A sombrero-wearing Pope Francis appeared to be excited about his trip to Mexico today as he boarded the plane transporting him, but the most historic part of his trip comes before he lands south of the border.
The head of the Catholic Church will meet today with the head of the Russian Orthodox Church in Havana before heading to Mexico for a six-day trip. The meeting will bring the heads of the Russian and Catholic churches together for the first time since Christianity split.
Patriarch Kirill has already landed in Cuba.
Lengthy Lead Up to the Meeting
The meeting is about 1,000 years in the making as the two split back in the 11th century.
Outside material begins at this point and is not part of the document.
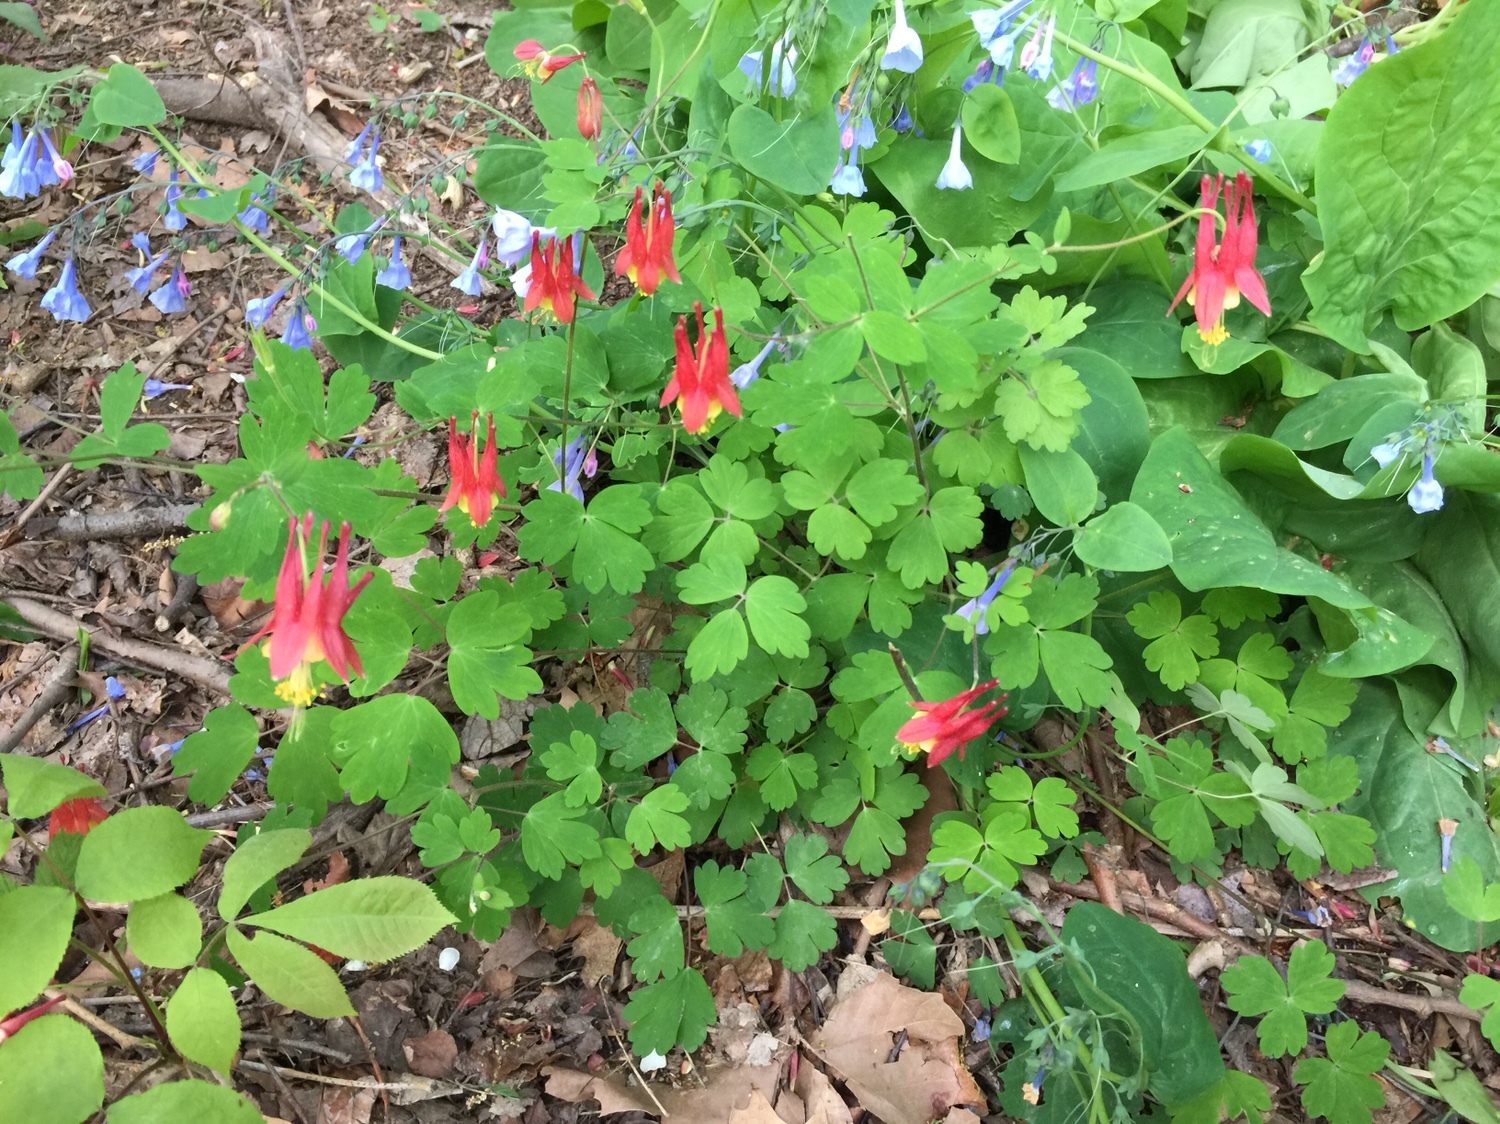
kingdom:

The Vatican has been pushing for such a meeting since the collapse of the Soviet Union but Moscow had always resisted. For years, the Russian Church has accused the Catholic Church of aggressively proselytizing in Russia, the Ukraine and Belarus, all of which are areas the Orthodox Church believed fell under its territory.
Popular convention dates the split between the Catholic and Orthodox churches to the so-called Great Schism in 1054, when the western pope excommunicated the head of the eastern church in Constantinople — now Istanbul — over differences in worship practices. The split solidified into centuries of deep hostility, with the two sides differing over a number of doctrinal issues, most importantly the pope’s status as Christianity’s supreme authority on earth. The Russian Orthodox Church long taught that the pope was the antichrist.
Hatreds have cooled in the past century, and both sides now tend to avoid publicly calling each other heretics. Today’s meeting will not actually be the first between an Orthodox Church leader and a pope; in 1964, Pope Paul VI met with the Ecumenical Patriarch of Constantinople, formally recognized as Orthodoxy’s spiritual leader but whose authority is contested by the Russian church.
Location, Location, Location
The choice of Cuba as the meeting spot also falls under the question of territory, as it is seen as somewhat neutral land because Cuba has long had ties to the Russians but has a large Catholic population and hosted Pope Francis in September.
Pope Francis will be in Cuba for about three hours, making the stop a relatively short one, before heading to Mexico.
“The meeting has a political, a humanitarian significance,” said Yevgeny Nikiforov, a prominent Russian historian of the Church who helps run an Orthodox radio station. “But it has no divine significance.”
Different Approaches to Religious Leadership
They are two very different figures: Pope Francis is known for being humble and regularly is driven in a Fiat, while Patriarch Kirill was once spotted wearing a $30,000 watch and is driven by chauffeur in a black Mercedes.
Under Kirill, the Russian Orthodox Church has grown close to the Kremlin, to the point where it often acts like a branch of the government. He is extremely close to Putin and often literally blesses or paves the way for some of Putin’s most controversial moves like the anti-gay law and clandestine military action in Crimea.
How Will This Change Relations?
John Julius Norwich, a bestselling historian of the Byzantine Empire, as well as of the papacy, said he believed the meeting was likely part of a broader effort by Francis to try and strengthen a Catholic church under assault by changing lifestyles in South America and mass violence in the Middle East.
“It is a step towards reconciliation, there is no question about it,” Norwich said. “But I think it’s going to be very much on the surface.”
“It’s angels dancing on the head of a pin. But they’ve been involved in it for 1,700 years. It’s going to take an awful long time to get over that. I can see it maybe getting to where they are much, much nicer to each other than they have ever been, but deep, deep down still hating each other’s guts,” he said.